Isotropic expansion analysis

To perform isotropic analysis of tissue expansion we used a B-spline-based image registration MATLAB package to register post-ExM to pre-ExM image by landmark selection. The input images for the script were converted to grayscale and downsampled to be smaller than 2000 by 2000 pixels to save computational time. The pixel resolution was manually input into the script for error measurement. The pre-ExM image was set as a static image, and the post-ExM image was set as a moving image to be registered. First, for rigid registration, five landmarks were manually selected and annotated pair wisely in pre- and post-ExM images. After the rigid registration, twenty landmarks were manually selected over all parts of the tissue sample. The script computed nonrigid registration, refinement, deformation vector field, root mean square error plot, and the overlay of pre- and registered post-ExM image. The compiled RMS plot with standard deviation for each tissue type was computed from the error measurement data in saved workspaces of all analyzed samples.

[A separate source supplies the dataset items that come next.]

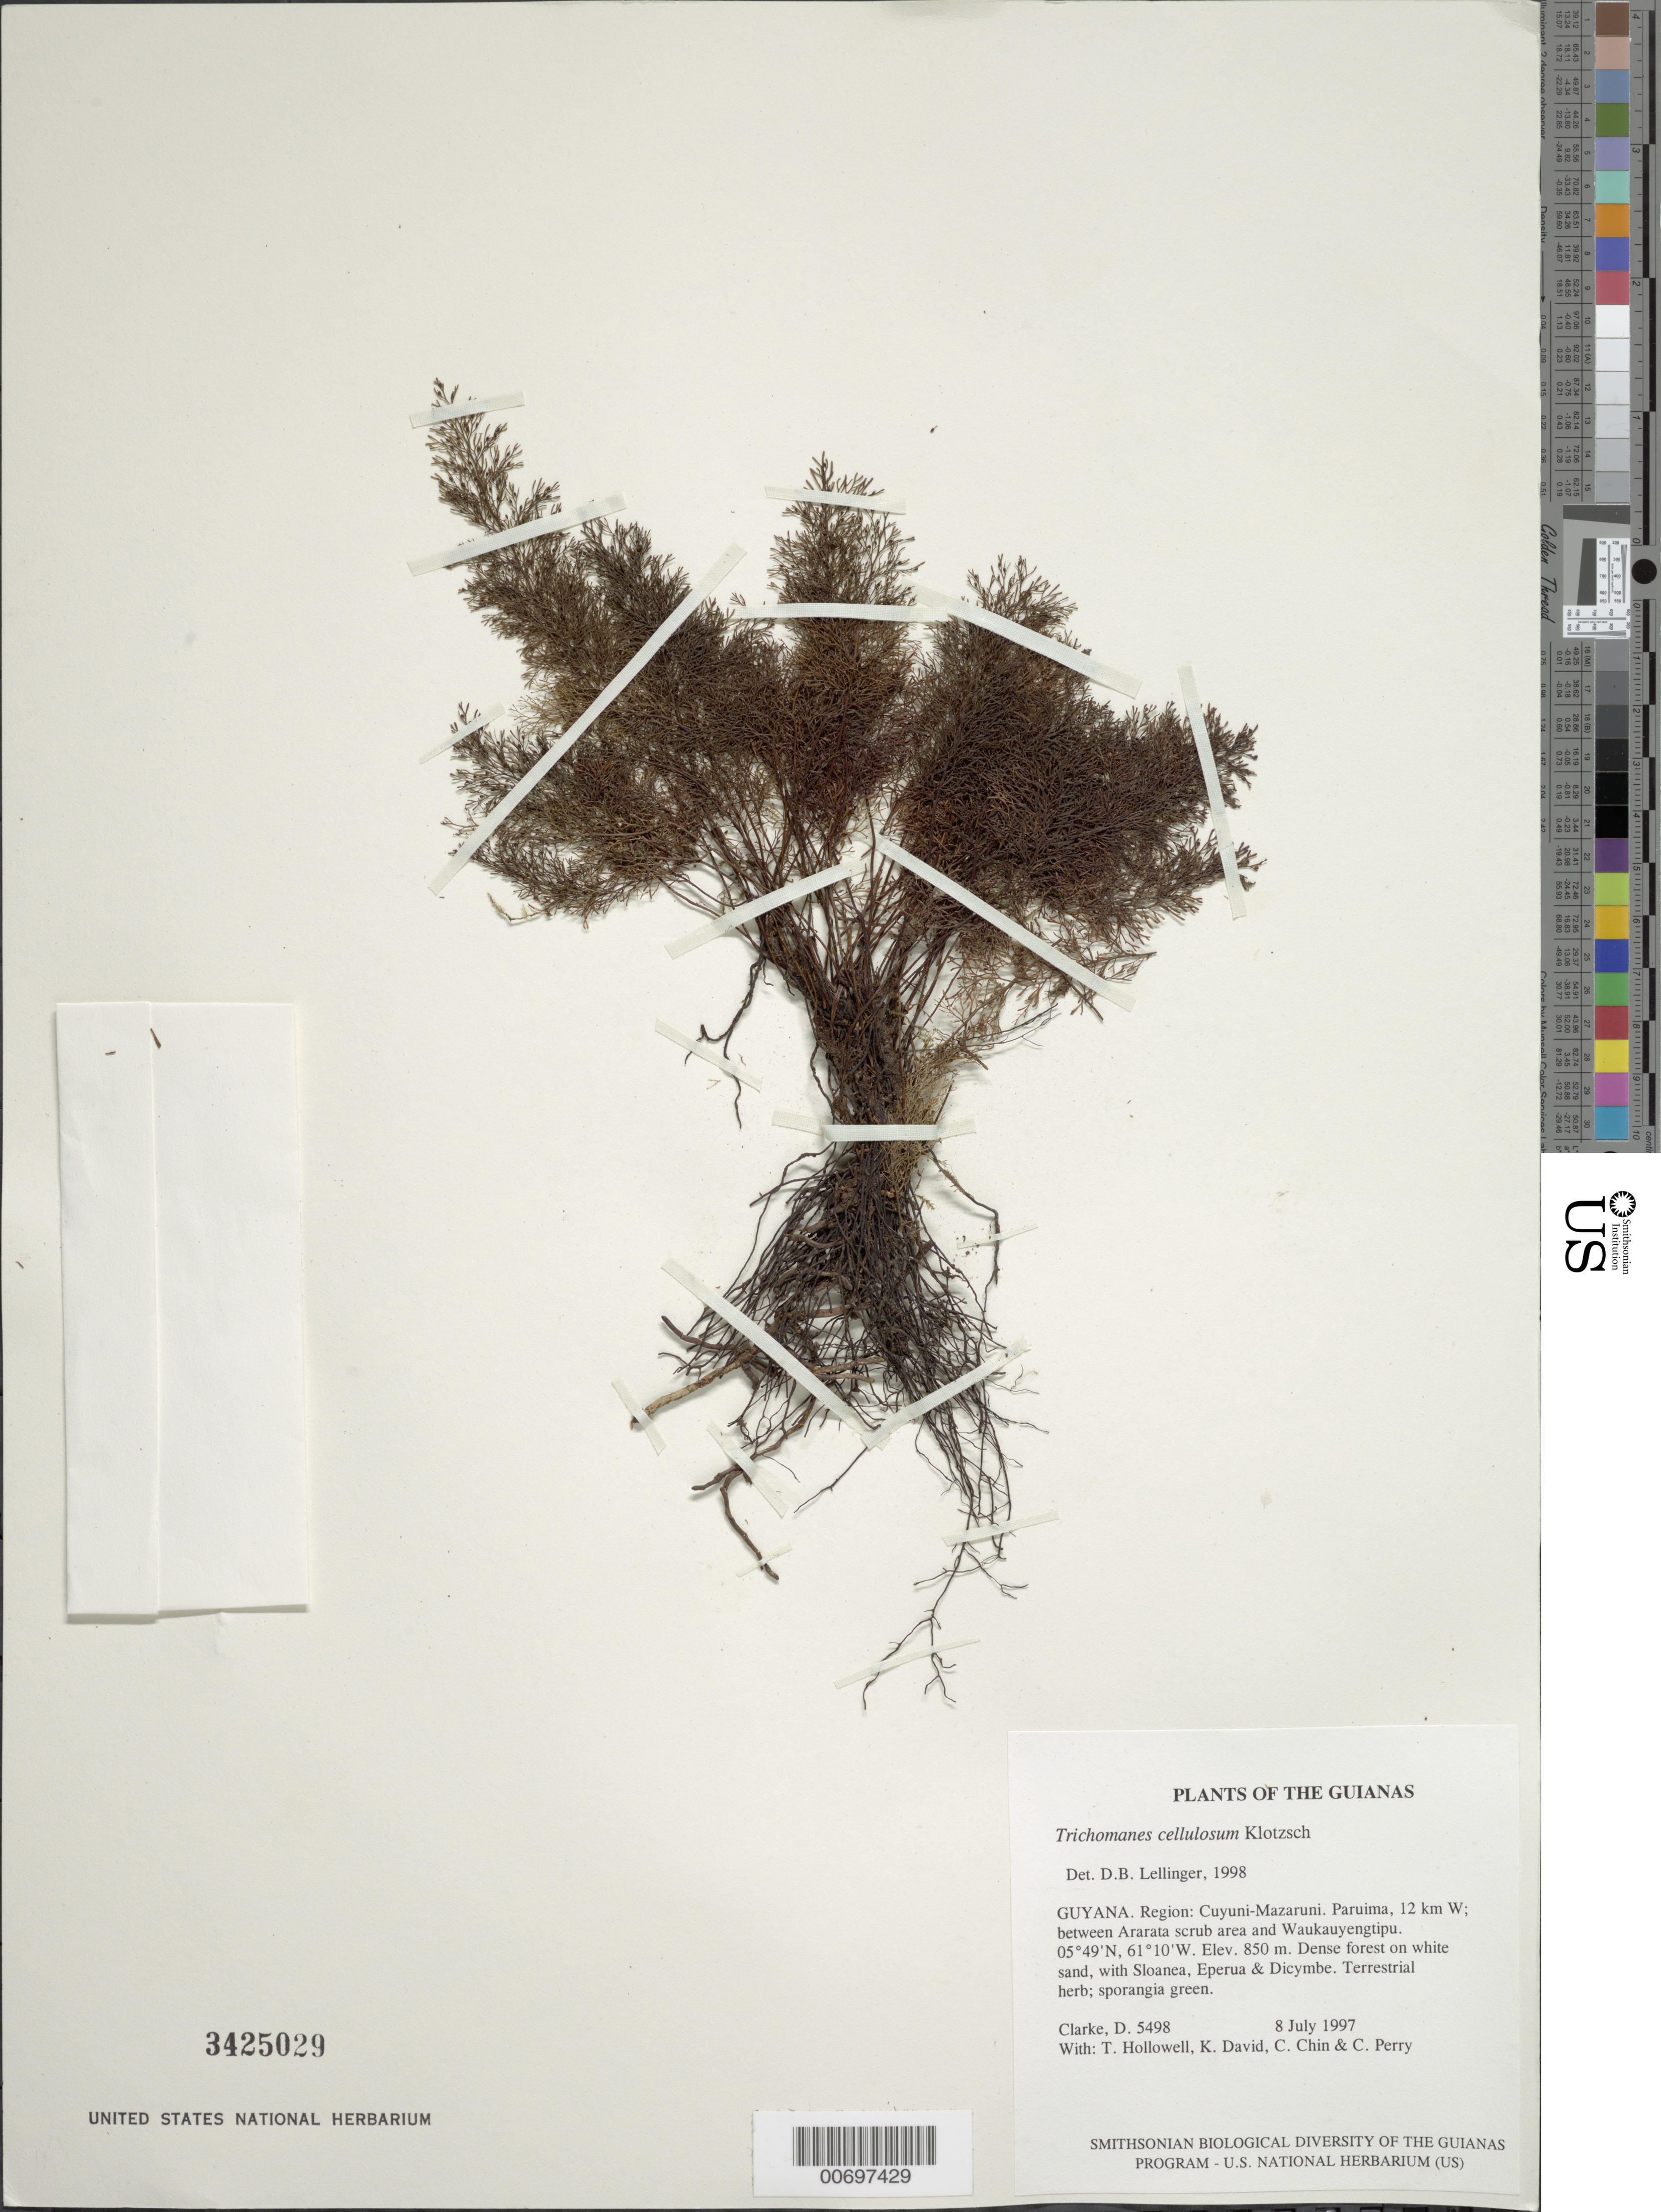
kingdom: Plantae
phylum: Tracheophyta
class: Polypodiopsida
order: Hymenophyllales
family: Hymenophyllaceae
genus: Abrodictyum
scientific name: Abrodictyum cellulosum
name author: (Klotzsch) Ebihara & Dubuisson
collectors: H. D. Clarke, T. Hollowell, K. David, C. Chin & C. Perry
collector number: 5498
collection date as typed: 8 July 1997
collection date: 1997-07-08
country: Guyana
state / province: Cuyuni-Mazaruni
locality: Paruima, 12 km W; between Ararata scrub area and Waukauyengtipu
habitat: Dense forest on white sand, with Sloanea, Eperua & Dicymbe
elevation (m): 850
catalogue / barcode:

Data analysis and statistics

The images were analyzed with ImageJ (version 1.53f51) and Zeiss ZEN 3.1 software. Brain tissue annotations were performed using the DeepSlice online app (https://www.deepslice.com.au/) and the QuickNII VisuAlign software. MS data were analyzed using FragPipe platform (version 15.0) with the MSFragger (version 3.1.1) and the DIA-NN software (version 1.7.15). Statistical charts are drawn with PRISM (version 9.2.0), R (version 4.0.3), Python (version 3.7) and MATLAB (version R2021a). Isotropic analysis calculation performed with MATLAB (version R2021a). Missing values were omitted when we calculated the fold change. In the t-SNE analysis, missing values were imputed by 0.8*min intensity in the matrix of 6215 proteins. The differentially expressed protein (DEP) comparison of AD vs. WT was performed at a threshold of adjusted P-value <0.05 and fold change >2 (P-values were calculated by two-tailed Student’s t test and adjusted by the method of Benjamini–Hochberg). GO term enrichment was conducted by Metascape web server (http://metascape.org/) using default parameters. Pathway enrichment and biomarkers identification were performed by IPA, in which the P-value was estimated by right-tailed Fisher’s exact test. We did not perform a power analysis for sample number, since our goal was to develop a new technology; as noted in ref. 47, and recommended by the NIH, “In experiments based on the success or failure of a desired goal, the number of animals required is difficult to estimate…” As noted in the aforementioned paper, “The number of animals required is usually estimated by experience instead of by any formal statistical calculation, although the procedures will be terminated [when the goal is achieved].” The number of samples used reflect our past experience in developing biotechnologies.

Reporting summary

Further information on research design is available in the Nature Portfolio Reporting Summary linked to this article.